Upon completing this unit, students will be able to:



  1. Analyze connections between demographic change, migrations, trade, and empire-building, on one hand, and the intensification of cultural exchanges among human societies, on the other, between 300 and 1500 CE.

  2. Give examples of exchanges that took place in the political, economic, technological, scientific, and cultural spheres, 300-1500 CE.

  3. Assess the effects of some of the important cultural exchanges that took place during this era.


Time and materials

Time devoted to this unit may vary depending on the number of lessons taught and class time spent on each. Time needed might range anywhere from 60 to 400 minutes.

Authors

Sharon Cohen teaches world history at Springbrook High School in Silver Spring, Maryland. She is a member of the Advanced Placement World History Test Development Committee and a founding member of the editorial board for World History Connected: The EJournal of Learning and Teaching. She joined the World History for Us All development team in 2002.

Susan Douglass is Principal Researcher and Analyst for the Council on Islamic Education, Fountain Valley, CA, and author of numerous teaching units and books on Islam and world history. In 2002, she edited World Eras, Vol. 2, Rise and Spread of Islam (Gale). She joined the World History for Us All development team in 2001.

Introductory Activity: Using the PowerPoint Overview Presentation

Activity 1: How to use the PowerPoint Overview Presentation format

Students take notes from the PowerPoint Overview Presentation regarding the four major factors that increased cultural exchange and helped form patterns of interregional unity from 300 to 1500 CE. Students can use the table in Student Handout 0.1 to record questions they have about the information from the presentation slides.

Students discuss in small groups or as a whole class the questions they raised.

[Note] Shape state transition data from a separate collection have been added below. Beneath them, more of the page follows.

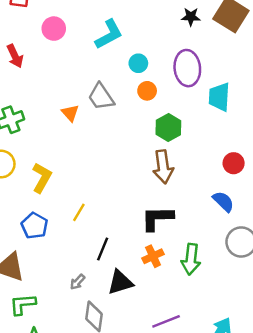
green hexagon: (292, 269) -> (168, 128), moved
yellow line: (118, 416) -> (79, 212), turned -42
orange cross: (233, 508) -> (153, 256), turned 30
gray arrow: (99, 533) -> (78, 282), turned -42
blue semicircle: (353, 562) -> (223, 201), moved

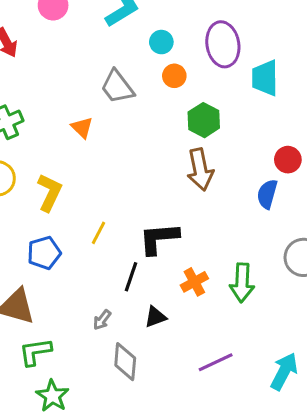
orange triangle: (70, 113) -> (82, 128), moved
blue semicircle: (223, 201) -> (267, 194), moved, turned -115
black L-shape: (157, 218) -> (159, 238), moved
blue pentagon: (34, 226) -> (44, 253), turned 30
black triangle: (120, 282) -> (155, 317), size x0.7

If students ask questions that will be addressed in later lessons, the teacher should compliment them by letting them know that they are thinking like historians and that the questions they asked will be answered in the next few lessons.

The teacher may also project the presentation to the whole class on the computer or wall screen, stopping at each slide to help students record the information in the chart. Students are encouraged to write their questions in the third column and to share their questions as the slide is viewed.

The teacher shows students the outline for the subsequent lessons and asks them to match their questions with the lesson outline. If the students’ questions are not addressed in the lessons, the teacher can create lessons to answer those questions, or encourage students to do independent research.

Activity 2: How to use a printed version of the PowerPoint Overview Presentation:

The teacher distributes copies of the PowerPoint Overview Presentation slides to students in small groups. Students use the slides to record the evidence of the four major factors that increased cultural exchange and created patterns of interregional unity from 300 to 1500. They should record their answers in Student Handout 0.2.

As students write down the information from the slides they should also record questions they have about the evidence. Students also write down questions they might like to ask people represented by images in the slides.

Tell students to discuss the questions they raised in small groups or ask students to share their questions as a whole class. If the slide presentation is being used as a preview to the unit, the teacher may tell students that the subsequent lessons will address their questions. If the slide presentation is used as a review of the era, then the teacher may use some student questions as an assessment.